Aufgabenstellung -
Kannst du die Liste von ihrem Anfang bis einschließlich der Zeile mit "еятельностью прокуратуры Ярославской области" Zeile für Zeile wortgetreu abschreiben?

Gesammelte Dateneinträge:
-------
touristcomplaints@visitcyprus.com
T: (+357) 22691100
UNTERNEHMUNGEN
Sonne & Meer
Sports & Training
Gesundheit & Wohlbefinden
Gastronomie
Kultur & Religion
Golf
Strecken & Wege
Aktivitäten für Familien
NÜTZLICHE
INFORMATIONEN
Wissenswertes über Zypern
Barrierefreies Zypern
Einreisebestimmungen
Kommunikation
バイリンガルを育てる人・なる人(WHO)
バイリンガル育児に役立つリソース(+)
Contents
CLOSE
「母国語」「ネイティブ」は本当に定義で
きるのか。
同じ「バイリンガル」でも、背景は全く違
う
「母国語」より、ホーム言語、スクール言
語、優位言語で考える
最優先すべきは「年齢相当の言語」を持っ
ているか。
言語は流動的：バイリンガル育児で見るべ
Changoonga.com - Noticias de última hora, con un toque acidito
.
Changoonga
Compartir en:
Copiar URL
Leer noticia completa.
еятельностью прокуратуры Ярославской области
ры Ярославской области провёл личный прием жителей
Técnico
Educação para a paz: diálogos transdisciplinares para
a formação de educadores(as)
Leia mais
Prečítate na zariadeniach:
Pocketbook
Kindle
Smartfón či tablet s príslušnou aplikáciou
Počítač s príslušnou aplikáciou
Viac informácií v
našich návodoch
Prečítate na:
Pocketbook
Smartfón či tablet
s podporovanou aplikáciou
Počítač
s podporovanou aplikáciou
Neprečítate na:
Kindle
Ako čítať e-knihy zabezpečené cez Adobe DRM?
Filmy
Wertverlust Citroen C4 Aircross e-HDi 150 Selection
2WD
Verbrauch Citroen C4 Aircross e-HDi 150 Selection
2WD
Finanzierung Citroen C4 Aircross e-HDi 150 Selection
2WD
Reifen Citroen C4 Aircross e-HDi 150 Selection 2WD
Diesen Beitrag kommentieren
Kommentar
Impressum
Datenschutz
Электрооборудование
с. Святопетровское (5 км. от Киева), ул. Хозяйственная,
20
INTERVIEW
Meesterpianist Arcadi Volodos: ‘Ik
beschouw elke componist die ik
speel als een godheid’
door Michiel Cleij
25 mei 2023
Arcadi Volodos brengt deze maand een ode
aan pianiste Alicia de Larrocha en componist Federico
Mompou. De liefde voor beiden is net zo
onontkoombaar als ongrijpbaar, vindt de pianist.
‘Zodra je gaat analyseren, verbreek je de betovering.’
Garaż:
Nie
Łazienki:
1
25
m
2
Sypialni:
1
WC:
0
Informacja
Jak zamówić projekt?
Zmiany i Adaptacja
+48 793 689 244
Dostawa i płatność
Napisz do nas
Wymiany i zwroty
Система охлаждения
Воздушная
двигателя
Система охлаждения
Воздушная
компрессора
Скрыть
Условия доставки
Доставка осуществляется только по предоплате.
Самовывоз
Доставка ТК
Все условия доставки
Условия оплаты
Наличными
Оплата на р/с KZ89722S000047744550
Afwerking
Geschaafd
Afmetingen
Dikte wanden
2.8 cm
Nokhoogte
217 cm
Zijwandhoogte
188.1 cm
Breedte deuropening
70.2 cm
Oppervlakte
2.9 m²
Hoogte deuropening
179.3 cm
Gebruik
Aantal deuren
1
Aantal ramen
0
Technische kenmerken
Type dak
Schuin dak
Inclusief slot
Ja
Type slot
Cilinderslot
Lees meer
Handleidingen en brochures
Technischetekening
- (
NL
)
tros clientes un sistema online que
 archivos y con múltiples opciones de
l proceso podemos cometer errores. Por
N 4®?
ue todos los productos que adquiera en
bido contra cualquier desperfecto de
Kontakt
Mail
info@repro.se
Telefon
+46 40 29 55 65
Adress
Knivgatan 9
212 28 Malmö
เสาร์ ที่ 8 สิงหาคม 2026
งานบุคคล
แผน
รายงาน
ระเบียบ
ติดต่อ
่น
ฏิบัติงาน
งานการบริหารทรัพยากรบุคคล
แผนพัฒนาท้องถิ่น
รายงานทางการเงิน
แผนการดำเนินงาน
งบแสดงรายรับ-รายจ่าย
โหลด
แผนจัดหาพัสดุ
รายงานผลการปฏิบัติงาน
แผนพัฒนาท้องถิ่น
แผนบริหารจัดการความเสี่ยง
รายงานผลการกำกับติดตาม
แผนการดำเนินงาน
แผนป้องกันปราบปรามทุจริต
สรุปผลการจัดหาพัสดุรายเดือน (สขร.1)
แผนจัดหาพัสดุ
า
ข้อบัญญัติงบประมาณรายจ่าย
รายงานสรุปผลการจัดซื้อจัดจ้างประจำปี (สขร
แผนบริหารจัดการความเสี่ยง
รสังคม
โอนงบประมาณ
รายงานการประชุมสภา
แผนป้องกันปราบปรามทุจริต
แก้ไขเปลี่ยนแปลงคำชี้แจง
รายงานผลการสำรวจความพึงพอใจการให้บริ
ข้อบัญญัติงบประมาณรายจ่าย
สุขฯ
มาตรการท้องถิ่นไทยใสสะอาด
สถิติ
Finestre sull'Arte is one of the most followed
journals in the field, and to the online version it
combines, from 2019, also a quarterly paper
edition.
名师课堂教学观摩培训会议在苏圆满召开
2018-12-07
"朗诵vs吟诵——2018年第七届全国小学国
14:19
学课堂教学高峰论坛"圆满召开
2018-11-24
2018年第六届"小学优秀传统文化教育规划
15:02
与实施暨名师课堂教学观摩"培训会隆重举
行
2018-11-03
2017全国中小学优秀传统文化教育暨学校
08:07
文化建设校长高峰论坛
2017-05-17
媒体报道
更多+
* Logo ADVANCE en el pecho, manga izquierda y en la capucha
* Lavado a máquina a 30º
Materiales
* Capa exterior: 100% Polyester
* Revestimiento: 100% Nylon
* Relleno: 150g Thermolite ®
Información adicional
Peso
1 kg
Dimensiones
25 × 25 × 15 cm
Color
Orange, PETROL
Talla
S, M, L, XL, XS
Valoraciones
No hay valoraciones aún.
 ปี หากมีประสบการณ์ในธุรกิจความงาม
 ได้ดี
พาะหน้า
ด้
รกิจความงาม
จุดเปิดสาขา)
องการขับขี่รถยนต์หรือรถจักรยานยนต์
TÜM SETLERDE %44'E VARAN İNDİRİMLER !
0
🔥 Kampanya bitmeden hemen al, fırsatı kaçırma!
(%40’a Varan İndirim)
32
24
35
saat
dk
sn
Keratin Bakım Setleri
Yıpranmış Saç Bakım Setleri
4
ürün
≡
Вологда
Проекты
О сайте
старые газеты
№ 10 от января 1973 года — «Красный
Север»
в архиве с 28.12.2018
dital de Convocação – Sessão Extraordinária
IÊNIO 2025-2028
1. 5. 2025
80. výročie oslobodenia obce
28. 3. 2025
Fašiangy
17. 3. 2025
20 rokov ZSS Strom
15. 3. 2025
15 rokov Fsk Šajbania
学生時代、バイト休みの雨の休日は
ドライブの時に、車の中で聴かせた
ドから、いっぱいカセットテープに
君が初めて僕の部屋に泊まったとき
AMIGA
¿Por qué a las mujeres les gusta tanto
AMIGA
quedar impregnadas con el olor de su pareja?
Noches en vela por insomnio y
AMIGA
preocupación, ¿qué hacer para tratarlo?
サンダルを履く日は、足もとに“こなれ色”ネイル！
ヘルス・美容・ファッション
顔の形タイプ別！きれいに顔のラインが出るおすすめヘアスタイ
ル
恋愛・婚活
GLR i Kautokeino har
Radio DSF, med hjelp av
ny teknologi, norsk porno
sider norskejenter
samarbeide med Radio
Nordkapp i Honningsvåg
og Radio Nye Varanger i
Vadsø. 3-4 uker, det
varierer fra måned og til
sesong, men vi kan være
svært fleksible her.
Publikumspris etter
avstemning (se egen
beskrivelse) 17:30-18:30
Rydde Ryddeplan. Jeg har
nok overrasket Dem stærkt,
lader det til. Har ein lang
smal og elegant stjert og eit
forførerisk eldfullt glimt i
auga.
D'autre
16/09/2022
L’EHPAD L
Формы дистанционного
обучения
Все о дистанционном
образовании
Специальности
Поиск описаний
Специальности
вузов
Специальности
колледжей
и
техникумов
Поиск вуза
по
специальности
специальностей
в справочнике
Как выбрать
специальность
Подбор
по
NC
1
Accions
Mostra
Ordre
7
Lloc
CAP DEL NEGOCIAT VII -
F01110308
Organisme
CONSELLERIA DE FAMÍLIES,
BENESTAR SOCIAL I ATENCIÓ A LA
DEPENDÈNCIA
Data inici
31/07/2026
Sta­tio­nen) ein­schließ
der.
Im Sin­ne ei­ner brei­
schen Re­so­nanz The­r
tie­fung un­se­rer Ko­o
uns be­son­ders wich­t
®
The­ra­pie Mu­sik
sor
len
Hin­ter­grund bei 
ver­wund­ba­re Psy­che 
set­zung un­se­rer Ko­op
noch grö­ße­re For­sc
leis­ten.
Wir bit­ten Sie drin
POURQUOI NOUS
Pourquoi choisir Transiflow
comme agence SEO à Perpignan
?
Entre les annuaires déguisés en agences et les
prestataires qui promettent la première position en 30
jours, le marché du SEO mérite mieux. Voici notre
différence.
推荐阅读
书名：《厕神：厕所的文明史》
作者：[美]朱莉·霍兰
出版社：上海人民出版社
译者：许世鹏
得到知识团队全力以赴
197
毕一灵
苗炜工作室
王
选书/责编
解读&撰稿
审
-------
Lösung -
touristcomplaints@visitcyprus.com
T: (+357) 22691100
UNTERNEHMUNGEN
Sonne & Meer
Sports & Training
Gesundheit & Wohlbefinden
Gastronomie
Kultur & Religion
Golf
Strecken & Wege
Aktivitäten für Familien
NÜTZLICHE
INFORMATIONEN
Wissenswertes über Zypern
Barrierefreies Zypern
Einreisebestimmungen
Kommunikation
バイリンガルを育てる人・なる人(WHO)
バイリンガル育児に役立つリソース(+)
Contents
CLOSE
「母国語」「ネイティブ」は本当に定義で
きるのか。
同じ「バイリンガル」でも、背景は全く違
う
「母国語」より、ホーム言語、スクール言
語、優位言語で考える
最優先すべきは「年齢相当の言語」を持っ
ているか。
言語は流動的：バイリンガル育児で見るべ
Changoonga.com - Noticias de última hora, con un toque acidito
.
Changoonga
Compartir en:
Copiar URL
Leer noticia completa.
еятельностью прокуратуры Ярославской области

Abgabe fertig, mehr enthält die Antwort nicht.